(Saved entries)

⁂

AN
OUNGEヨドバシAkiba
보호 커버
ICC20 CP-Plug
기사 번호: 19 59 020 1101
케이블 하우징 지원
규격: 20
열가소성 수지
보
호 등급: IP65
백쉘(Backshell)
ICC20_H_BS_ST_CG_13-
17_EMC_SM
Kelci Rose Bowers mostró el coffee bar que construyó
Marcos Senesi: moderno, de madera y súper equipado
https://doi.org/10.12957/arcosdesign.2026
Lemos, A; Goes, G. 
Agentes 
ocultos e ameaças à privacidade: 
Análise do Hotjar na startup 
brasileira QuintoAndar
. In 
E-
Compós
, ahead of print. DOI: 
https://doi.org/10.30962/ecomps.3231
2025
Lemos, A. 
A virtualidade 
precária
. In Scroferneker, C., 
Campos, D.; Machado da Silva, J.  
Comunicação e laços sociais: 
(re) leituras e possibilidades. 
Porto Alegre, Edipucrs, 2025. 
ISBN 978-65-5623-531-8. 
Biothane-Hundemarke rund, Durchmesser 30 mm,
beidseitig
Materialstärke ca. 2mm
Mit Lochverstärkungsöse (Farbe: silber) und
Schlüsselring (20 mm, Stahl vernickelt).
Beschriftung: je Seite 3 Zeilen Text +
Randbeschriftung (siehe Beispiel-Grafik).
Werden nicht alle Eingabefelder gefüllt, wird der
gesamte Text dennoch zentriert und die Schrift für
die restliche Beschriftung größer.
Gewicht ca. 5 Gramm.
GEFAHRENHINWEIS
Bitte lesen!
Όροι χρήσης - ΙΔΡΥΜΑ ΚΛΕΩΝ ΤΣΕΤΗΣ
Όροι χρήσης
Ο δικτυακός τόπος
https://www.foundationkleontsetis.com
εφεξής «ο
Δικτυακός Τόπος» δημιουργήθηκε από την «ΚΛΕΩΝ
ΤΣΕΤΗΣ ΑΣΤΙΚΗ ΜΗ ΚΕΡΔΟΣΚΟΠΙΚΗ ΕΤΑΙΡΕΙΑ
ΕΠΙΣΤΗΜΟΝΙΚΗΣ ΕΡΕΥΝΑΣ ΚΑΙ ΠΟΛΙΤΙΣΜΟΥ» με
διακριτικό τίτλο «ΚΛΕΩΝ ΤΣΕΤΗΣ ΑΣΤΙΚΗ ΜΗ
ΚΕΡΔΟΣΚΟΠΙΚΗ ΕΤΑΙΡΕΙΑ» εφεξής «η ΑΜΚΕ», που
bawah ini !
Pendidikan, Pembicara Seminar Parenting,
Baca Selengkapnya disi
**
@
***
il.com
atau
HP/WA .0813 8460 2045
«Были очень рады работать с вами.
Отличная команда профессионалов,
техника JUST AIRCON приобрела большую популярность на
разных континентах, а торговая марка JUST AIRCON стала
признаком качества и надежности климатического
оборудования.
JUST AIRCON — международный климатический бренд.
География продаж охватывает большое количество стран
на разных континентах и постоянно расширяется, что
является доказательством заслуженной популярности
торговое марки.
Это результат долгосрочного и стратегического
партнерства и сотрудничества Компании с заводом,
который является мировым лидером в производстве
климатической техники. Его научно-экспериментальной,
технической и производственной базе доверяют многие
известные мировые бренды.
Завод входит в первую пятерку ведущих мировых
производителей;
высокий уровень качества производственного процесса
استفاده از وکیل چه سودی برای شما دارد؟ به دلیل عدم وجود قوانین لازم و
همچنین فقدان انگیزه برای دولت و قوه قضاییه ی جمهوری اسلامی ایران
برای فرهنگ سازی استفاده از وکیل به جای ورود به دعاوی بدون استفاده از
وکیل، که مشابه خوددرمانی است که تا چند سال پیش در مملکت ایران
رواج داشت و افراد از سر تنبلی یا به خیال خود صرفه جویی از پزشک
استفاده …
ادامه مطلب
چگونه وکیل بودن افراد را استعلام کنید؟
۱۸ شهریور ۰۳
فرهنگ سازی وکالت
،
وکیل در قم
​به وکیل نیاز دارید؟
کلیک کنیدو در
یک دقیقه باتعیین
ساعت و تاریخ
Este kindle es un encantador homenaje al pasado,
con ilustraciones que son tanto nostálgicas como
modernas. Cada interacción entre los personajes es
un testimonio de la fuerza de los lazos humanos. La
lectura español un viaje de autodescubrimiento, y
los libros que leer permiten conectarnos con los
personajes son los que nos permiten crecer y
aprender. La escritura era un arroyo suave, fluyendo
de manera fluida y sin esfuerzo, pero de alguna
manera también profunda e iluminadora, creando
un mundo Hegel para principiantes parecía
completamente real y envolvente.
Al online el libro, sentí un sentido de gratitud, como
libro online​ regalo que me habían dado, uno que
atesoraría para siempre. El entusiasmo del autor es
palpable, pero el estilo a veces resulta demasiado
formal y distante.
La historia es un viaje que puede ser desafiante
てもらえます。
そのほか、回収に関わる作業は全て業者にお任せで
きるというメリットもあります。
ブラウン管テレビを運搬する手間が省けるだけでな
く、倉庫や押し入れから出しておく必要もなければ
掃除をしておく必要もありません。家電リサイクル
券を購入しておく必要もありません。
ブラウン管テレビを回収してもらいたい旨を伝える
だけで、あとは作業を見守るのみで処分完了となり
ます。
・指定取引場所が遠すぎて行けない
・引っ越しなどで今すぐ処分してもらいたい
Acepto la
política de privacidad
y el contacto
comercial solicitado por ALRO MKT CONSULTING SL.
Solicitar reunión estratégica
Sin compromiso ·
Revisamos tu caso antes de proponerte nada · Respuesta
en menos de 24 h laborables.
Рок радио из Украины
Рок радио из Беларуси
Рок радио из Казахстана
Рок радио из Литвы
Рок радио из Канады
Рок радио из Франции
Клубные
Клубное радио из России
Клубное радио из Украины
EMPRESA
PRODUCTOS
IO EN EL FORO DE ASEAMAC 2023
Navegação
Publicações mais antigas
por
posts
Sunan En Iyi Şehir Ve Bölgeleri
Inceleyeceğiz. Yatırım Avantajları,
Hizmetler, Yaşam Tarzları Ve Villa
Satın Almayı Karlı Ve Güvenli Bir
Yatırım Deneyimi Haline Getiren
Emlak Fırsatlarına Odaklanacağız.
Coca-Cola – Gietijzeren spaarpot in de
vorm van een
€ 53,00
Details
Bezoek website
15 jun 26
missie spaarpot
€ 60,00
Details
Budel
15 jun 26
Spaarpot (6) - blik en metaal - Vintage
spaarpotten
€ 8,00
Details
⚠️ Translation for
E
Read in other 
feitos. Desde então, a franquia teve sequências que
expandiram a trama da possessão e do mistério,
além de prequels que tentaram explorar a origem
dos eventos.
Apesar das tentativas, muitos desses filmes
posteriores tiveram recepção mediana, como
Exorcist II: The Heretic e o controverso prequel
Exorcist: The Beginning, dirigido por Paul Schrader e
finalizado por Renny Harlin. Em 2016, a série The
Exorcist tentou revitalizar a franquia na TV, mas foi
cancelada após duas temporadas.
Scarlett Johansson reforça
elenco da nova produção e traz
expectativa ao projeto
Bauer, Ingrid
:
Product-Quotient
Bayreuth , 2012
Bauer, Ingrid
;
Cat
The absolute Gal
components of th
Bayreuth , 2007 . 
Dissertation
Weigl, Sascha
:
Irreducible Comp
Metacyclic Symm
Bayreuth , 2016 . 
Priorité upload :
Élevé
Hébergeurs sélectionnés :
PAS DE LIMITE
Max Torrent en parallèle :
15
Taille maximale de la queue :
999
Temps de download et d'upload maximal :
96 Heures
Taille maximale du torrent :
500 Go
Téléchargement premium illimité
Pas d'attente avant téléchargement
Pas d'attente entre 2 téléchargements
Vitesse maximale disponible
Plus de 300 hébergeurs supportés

⁂

Your goal:
Turn the listing into a numbered list, starting from its first line and continuing through the line with "География продаж охватывает", including that line. Leave out any blank lines.

Response below:
1. AN
2. OUNGEヨドバシAkiba
3. 보호 커버
4. ICC20 CP-Plug
5. 기사 번호: 19 59 020 1101
6. 케이블 하우징 지원
7. 규격: 20
8. 열가소성 수지
9. 보
10. 호 등급: IP65
11. 백쉘(Backshell)
12. ICC20_H_BS_ST_CG_13-
13. 17_EMC_SM
14. Kelci Rose Bowers mostró el coffee bar que construyó
15. Marcos Senesi: moderno, de madera y súper equipado
16. https://doi.org/10.12957/arcosdesign.2026
17. Lemos, A; Goes, G. 
18. Agentes 
19. ocultos e ameaças à privacidade: 
20. Análise do Hotjar na startup 
21. brasileira QuintoAndar
22. . In 
23. E-
24. Compós
25. , ahead of print. DOI: 
26. https://doi.org/10.30962/ecomps.3231
27. 2025
28. Lemos, A. 
29. A virtualidade 
30. precária
31. . In Scroferneker, C., 
32. Campos, D.; Machado da Silva, J.  
33. Comunicação e laços sociais: 
34. (re) leituras e possibilidades. 
35. Porto Alegre, Edipucrs, 2025. 
36. ISBN 978-65-5623-531-8. 
37. Biothane-Hundemarke rund, Durchmesser 30 mm,
38. beidseitig
39. Materialstärke ca. 2mm
40. Mit Lochverstärkungsöse (Farbe: silber) und
41. Schlüsselring (20 mm, Stahl vernickelt).
42. Beschriftung: je Seite 3 Zeilen Text +
43. Randbeschriftung (siehe Beispiel-Grafik).
44. Werden nicht alle Eingabefelder gefüllt, wird der
45. gesamte Text dennoch zentriert und die Schrift für
46. die restliche Beschriftung größer.
47. Gewicht ca. 5 Gramm.
48. GEFAHRENHINWEIS
49. Bitte lesen!
50. Όροι χρήσης - ΙΔΡΥΜΑ ΚΛΕΩΝ ΤΣΕΤΗΣ
51. Όροι χρήσης
52. Ο δικτυακός τόπος
53. https://www.foundationkleontsetis.com
54. εφεξής «ο
55. Δικτυακός Τόπος» δημιουργήθηκε από την «ΚΛΕΩΝ
56. ΤΣΕΤΗΣ ΑΣΤΙΚΗ ΜΗ ΚΕΡΔΟΣΚΟΠΙΚΗ ΕΤΑΙΡΕΙΑ
57. ΕΠΙΣΤΗΜΟΝΙΚΗΣ ΕΡΕΥΝΑΣ ΚΑΙ ΠΟΛΙΤΙΣΜΟΥ» με
58. διακριτικό τίτλο «ΚΛΕΩΝ ΤΣΕΤΗΣ ΑΣΤΙΚΗ ΜΗ
59. ΚΕΡΔΟΣΚΟΠΙΚΗ ΕΤΑΙΡΕΙΑ» εφεξής «η ΑΜΚΕ», που
60. bawah ini !
61. Pendidikan, Pembicara Seminar Parenting,
62. Baca Selengkapnya disi
63. **
64. @
65. ***
66. il.com
67. atau
68. HP/WA .0813 8460 2045
69. «Были очень рады работать с вами.
70. Отличная команда профессионалов,
71. техника JUST AIRCON приобрела большую популярность на
72. разных континентах, а торговая марка JUST AIRCON стала
73. признаком качества и надежности климатического
74. оборудования.
75. JUST AIRCON — международный климатический бренд.
76. География продаж охватывает большое количество стран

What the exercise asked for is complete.